▶ RECORDS FOR THIS TASK:
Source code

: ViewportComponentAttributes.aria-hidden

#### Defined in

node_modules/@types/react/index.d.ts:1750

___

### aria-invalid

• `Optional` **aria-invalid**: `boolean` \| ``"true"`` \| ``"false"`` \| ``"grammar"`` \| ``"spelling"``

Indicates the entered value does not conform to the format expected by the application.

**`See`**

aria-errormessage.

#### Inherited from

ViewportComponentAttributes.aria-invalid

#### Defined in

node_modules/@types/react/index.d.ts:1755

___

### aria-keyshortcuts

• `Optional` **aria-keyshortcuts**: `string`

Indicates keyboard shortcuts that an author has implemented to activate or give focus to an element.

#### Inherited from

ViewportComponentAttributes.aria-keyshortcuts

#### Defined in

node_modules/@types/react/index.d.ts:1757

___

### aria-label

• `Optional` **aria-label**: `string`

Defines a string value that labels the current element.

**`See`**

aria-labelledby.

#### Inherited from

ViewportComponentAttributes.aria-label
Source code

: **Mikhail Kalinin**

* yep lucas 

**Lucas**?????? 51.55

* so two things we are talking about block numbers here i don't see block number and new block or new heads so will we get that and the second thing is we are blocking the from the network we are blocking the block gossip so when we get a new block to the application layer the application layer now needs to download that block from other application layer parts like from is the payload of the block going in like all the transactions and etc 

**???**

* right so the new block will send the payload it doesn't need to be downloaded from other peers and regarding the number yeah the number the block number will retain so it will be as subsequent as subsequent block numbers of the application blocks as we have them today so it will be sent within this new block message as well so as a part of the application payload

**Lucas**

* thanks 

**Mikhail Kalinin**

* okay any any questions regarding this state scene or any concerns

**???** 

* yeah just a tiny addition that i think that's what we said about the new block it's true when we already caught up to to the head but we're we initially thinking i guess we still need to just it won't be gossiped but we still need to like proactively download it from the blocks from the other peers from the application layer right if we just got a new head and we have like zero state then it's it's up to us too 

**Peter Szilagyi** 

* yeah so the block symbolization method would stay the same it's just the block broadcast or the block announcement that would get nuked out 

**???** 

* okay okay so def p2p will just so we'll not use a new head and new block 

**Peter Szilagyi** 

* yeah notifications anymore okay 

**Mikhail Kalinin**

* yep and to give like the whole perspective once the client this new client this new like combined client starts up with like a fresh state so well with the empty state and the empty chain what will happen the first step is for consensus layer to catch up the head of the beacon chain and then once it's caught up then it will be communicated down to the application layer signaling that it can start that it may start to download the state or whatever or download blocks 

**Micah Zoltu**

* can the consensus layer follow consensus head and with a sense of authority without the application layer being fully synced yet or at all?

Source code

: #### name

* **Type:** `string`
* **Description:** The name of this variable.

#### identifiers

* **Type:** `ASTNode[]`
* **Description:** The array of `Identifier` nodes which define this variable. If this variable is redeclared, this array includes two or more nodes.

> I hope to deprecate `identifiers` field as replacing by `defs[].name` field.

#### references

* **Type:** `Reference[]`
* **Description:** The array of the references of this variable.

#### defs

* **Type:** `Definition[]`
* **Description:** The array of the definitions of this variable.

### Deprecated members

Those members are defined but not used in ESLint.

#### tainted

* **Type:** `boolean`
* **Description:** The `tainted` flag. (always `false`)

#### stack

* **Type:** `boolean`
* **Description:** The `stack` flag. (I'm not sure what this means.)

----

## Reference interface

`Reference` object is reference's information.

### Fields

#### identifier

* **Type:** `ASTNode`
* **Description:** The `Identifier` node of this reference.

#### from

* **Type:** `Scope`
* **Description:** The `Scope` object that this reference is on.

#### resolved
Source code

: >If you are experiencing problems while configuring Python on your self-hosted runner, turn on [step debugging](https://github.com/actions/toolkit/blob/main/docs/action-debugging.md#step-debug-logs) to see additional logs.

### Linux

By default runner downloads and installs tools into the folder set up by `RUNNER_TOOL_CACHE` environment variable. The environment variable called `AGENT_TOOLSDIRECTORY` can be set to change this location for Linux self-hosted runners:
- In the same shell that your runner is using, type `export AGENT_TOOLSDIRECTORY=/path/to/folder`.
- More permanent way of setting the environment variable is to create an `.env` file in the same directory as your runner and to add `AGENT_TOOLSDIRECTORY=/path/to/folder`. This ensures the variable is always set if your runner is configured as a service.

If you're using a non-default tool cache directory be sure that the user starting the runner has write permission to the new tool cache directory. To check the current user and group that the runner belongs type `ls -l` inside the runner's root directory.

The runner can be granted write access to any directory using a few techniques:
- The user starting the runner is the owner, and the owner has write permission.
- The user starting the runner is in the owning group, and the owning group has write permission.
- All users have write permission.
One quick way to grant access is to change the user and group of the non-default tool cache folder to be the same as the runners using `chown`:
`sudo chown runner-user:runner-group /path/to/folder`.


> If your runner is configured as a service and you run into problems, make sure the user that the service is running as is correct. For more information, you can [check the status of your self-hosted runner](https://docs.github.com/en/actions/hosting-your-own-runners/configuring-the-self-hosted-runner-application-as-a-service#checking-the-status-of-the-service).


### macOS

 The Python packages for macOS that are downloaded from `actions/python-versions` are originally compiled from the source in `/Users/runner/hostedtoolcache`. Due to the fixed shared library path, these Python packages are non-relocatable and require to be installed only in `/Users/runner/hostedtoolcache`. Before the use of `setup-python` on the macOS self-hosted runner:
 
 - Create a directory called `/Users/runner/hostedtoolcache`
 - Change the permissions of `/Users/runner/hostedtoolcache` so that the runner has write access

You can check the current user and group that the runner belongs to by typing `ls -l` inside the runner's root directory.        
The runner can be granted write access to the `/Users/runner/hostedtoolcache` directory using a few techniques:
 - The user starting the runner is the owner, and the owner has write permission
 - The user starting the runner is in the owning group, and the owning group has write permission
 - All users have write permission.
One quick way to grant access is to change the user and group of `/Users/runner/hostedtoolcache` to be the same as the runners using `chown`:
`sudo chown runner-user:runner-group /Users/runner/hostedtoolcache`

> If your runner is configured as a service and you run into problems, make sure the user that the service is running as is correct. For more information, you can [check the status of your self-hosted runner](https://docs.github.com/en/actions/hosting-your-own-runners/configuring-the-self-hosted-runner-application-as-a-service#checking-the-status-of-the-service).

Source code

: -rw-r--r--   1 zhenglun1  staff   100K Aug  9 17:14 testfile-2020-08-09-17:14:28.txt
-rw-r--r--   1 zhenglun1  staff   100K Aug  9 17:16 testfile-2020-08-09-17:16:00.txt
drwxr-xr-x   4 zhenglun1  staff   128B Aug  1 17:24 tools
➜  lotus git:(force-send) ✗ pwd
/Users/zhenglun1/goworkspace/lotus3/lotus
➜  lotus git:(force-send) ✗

▶ WHAT THE EXERCISE ASKS: Reproduce every one of the lines above, character for character, with nothing changed, added, or left out.

▶ TASK RESULT:
Source code

: ViewportComponentAttributes.aria-hidden

#### Defined in

node_modules/@types/react/index.d.ts:1750

___

### aria-invalid

• `Optional` **aria-invalid**: `boolean` \| ``"true"`` \| ``"false"`` \| ``"grammar"`` \| ``"spelling"``

Indicates the entered value does not conform to the format expected by the application.

**`See`**

aria-errormessage.

#### Inherited from

ViewportComponentAttributes.aria-invalid

#### Defined in

node_modules/@types/react/index.d.ts:1755

___

### aria-keyshortcuts

• `Optional` **aria-keyshortcuts**: `string`

Indicates keyboard shortcuts that an author has implemented to activate or give focus to an element.

#### Inherited from

ViewportComponentAttributes.aria-keyshortcuts

#### Defined in

node_modules/@types/react/index.d.ts:1757

___

### aria-label

• `Optional` **aria-label**: `string`

Defines a string value that labels the current element.

**`See`**

aria-labelledby.

#### Inherited from

ViewportComponentAttributes.aria-label
Source code

: **Mikhail Kalinin**

* yep lucas 

**Lucas**?????? 51.55

* so two things we are talking about block numbers here i don't see block number and new block or new heads so will we get that and the second thing is we are blocking the from the network we are blocking the block gossip so when we get a new block to the application layer the application layer now needs to download that block from other application layer parts like from is the payload of the block going in like all the transactions and etc 

**???**

* right so the new block will send the payload it doesn't need to be downloaded from other peers and regarding the number yeah the number the block number will retain so it will be as subsequent as subsequent block numbers of the application blocks as we have them today so it will be sent within this new block message as well so as a part of the application payload

**Lucas**

* thanks 

**Mikhail Kalinin**

* okay any any questions regarding this state scene or any concerns

**???** 

* yeah just a tiny addition that i think that's what we said about the new block it's true when we already caught up to to the head but we're we initially thinking i guess we still need to just it won't be gossiped but we still need to like proactively download it from the blocks from the other peers from the application layer right if we just got a new head and we have like zero state then it's it's up to us too 

**Peter Szilagyi** 

* yeah so the block symbolization method would stay the same it's just the block broadcast or the block announcement that would get nuked out 

**???** 

* okay okay so def p2p will just so we'll not use a new head and new block 

**Peter Szilagyi** 

* yeah notifications anymore okay 

**Mikhail Kalinin**

* yep and to give like the whole perspective once the client this new client this new like combined client starts up with like a fresh state so well with the empty state and the empty chain what will happen the first step is for consensus layer to catch up the head of the beacon chain and then once it's caught up then it will be communicated down to the application layer signaling that it can start that it may start to download the state or whatever or download blocks 

**Micah Zoltu**

* can the consensus layer follow consensus head and with a sense of authority without the application layer being fully synced yet or at all?

Source code

: #### name

* **Type:** `string`
* **Description:** The name of this variable.

#### identifiers

* **Type:** `ASTNode[]`
* **Description:** The array of `Identifier` nodes which define this variable. If this variable is redeclared, this array includes two or more nodes.

> I hope to deprecate `identifiers` field as replacing by `defs[].name` field.

#### references

* **Type:** `Reference[]`
* **Description:** The array of the references of this variable.

#### defs

* **Type:** `Definition[]`
* **Description:** The array of the definitions of this variable.

### Deprecated members

Those members are defined but not used in ESLint.

#### tainted

* **Type:** `boolean`
* **Description:** The `tainted` flag. (always `false`)

#### stack

* **Type:** `boolean`
* **Description:** The `stack` flag. (I'm not sure what this means.)

----

## Reference interface

`Reference` object is reference's information.

### Fields

#### identifier

* **Type:** `ASTNode`
* **Description:** The `Identifier` node of this reference.

#### from

* **Type:** `Scope`
* **Description:** The `Scope` object that this reference is on.

#### resolved
Source code

: >If you are experiencing problems while configuring Python on your self-hosted runner, turn on [step debugging](https://github.com/actions/toolkit/blob/main/docs/action-debugging.md#step-debug-logs) to see additional logs.

### Linux

By default runner downloads and installs tools into the folder set up by `RUNNER_TOOL_CACHE` environment variable. The environment variable called `AGENT_TOOLSDIRECTORY` can be set to change this location for Linux self-hosted runners:
- In the same shell that your runner is using, type `export AGENT_TOOLSDIRECTORY=/path/to/folder`.
- More permanent way of setting the environment variable is to create an `.env` file in the same directory as your runner and to add `AGENT_TOOLSDIRECTORY=/path/to/folder`. This ensures the variable is always set if your runner is configured as a service.

If you're using a non-default tool cache directory be sure that the user starting the runner has write permission to the new tool cache directory. To check the current user and group that the runner belongs type `ls -l` inside the runner's root directory.

The runner can be granted write access to any directory using a few techniques:
- The user starting the runner is the owner, and the owner has write permission.
- The user starting the runner is in the owning group, and the owning group has write permission.
- All users have write permission.
One quick way to grant access is to change the user and group of the non-default tool cache folder to be the same as the runners using `chown`:
`sudo chown runner-user:runner-group /path/to/folder`.


> If your runner is configured as a service and you run into problems, make sure the user that the service is running as is correct. For more information, you can [check the status of your self-hosted runner](https://docs.github.com/en/actions/hosting-your-own-runners/configuring-the-self-hosted-runner-application-as-a-service#checking-the-status-of-the-service).


### macOS

 The Python packages for macOS that are downloaded from `actions/python-versions` are originally compiled from the source in `/Users/runner/hostedtoolcache`. Due to the fixed shared library path, these Python packages are non-relocatable and require to be installed only in `/Users/runner/hostedtoolcache`. Before the use of `setup-python` on the macOS self-hosted runner:
 
 - Create a directory called `/Users/runner/hostedtoolcache`
 - Change the permissions of `/Users/runner/hostedtoolcache` so that the runner has write access

You can check the current user and group that the runner belongs to by typing `ls -l` inside the runner's root directory.        
The runner can be granted write access to the `/Users/runner/hostedtoolcache` directory using a few techniques:
 - The user starting the runner is the owner, and the owner has write permission
 - The user starting the runner is in the owning group, and the owning group has write permission
 - All users have write permission.
One quick way to grant access is to change the user and group of `/Users/runner/hostedtoolcache` to be the same as the runners using `chown`:
`sudo chown runner-user:runner-group /Users/runner/hostedtoolcache`

> If your runner is configured as a service and you run into problems, make sure the user that the service is running as is correct. For more information, you can [check the status of your self-hosted runner](https://docs.github.com/en/actions/hosting-your-own-runners/configuring-the-self-hosted-runner-application-as-a-service#checking-the-status-of-the-service).

Source code

: -rw-r--r--   1 zhenglun1  staff   100K Aug  9 17:14 testfile-2020-08-09-17:14:28.txt
-rw-r--r--   1 zhenglun1  staff   100K Aug  9 17:16 testfile-2020-08-09-17:16:00.txt
drwxr-xr-x   4 zhenglun1  staff   128B Aug  1 17:24 tools
➜  lotus git:(force-send) ✗ pwd
/Users/zhenglun1/goworkspace/lotus3/lotus
➜  lotus git:(force-send) ✗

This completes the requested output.